_TO DO_
Return only the lines of the listing below that run from the line with "middle tip: (252, 269)" through the line with "pinky tip: (335, 261)", both ends included, exactly as written.
══════════════════════════════
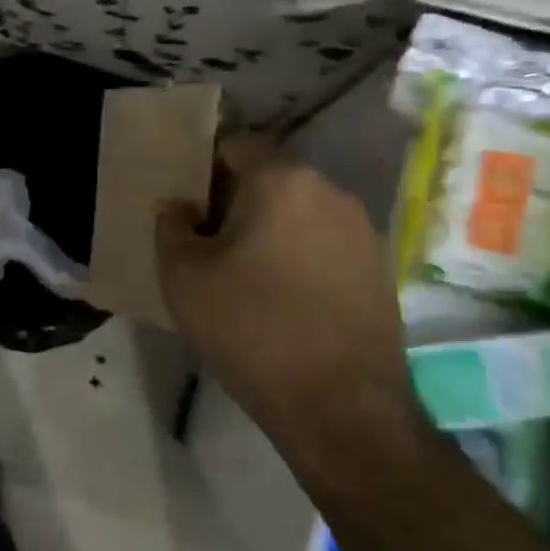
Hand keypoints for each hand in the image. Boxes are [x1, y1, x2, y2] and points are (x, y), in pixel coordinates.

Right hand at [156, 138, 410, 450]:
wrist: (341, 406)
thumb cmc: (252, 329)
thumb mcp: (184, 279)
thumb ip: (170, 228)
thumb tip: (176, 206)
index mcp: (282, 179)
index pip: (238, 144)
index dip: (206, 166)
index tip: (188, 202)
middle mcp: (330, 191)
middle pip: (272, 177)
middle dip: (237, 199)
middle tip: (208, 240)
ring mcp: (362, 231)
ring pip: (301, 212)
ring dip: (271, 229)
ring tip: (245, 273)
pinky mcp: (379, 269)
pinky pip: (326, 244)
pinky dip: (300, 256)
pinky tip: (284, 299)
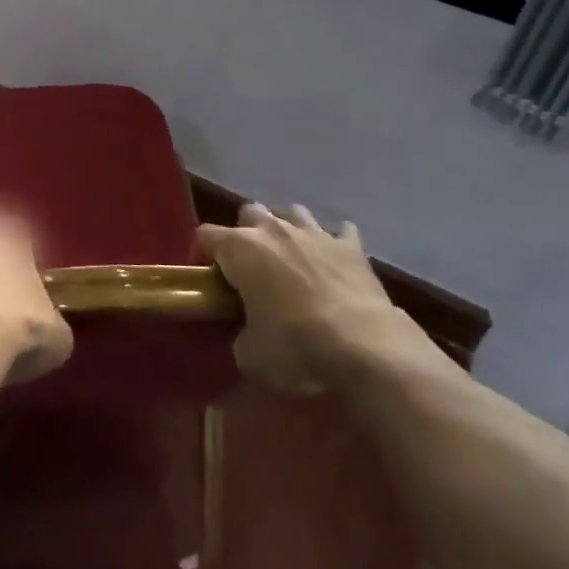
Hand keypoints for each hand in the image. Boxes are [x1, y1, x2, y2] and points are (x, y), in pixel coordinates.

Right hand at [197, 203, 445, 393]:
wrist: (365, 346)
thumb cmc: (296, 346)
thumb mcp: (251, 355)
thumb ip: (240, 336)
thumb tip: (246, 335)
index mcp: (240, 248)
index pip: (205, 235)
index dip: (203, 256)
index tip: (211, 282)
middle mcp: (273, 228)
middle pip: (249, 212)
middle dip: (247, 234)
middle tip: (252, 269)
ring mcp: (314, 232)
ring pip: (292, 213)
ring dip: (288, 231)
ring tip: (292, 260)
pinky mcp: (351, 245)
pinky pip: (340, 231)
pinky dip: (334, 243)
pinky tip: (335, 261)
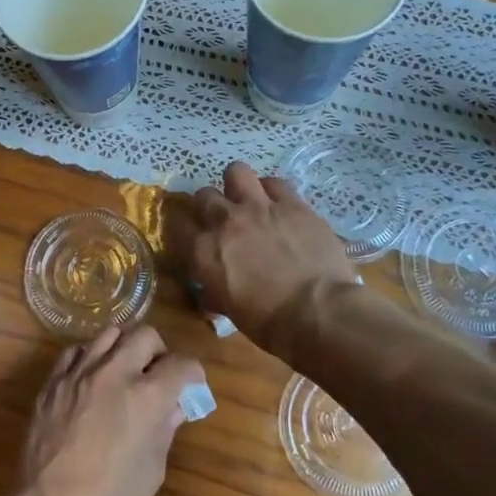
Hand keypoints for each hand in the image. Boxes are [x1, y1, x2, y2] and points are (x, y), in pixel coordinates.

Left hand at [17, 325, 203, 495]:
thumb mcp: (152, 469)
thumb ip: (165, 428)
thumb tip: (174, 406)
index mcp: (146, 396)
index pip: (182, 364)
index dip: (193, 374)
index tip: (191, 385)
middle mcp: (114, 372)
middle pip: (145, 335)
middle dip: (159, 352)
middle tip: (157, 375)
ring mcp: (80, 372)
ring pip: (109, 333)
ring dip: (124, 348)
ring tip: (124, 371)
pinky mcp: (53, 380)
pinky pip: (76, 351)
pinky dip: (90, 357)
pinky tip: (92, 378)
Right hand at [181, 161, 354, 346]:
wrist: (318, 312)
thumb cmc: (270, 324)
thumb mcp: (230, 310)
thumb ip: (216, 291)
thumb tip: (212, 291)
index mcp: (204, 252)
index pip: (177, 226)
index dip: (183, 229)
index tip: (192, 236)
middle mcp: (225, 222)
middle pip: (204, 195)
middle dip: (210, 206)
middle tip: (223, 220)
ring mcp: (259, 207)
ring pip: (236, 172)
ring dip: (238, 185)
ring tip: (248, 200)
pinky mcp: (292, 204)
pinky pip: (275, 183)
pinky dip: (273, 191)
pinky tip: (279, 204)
══════════════════════════════
_ANSWER FOR THIS EXERCISE_
middle tip: (252, 269)
ring mcp: (314, 232)
ring pip: (292, 213)
ring dip: (288, 231)
ring tip: (292, 260)
pinky mcp: (351, 245)
pinky pip: (340, 231)
pinky dip: (334, 243)
pinky tip: (335, 261)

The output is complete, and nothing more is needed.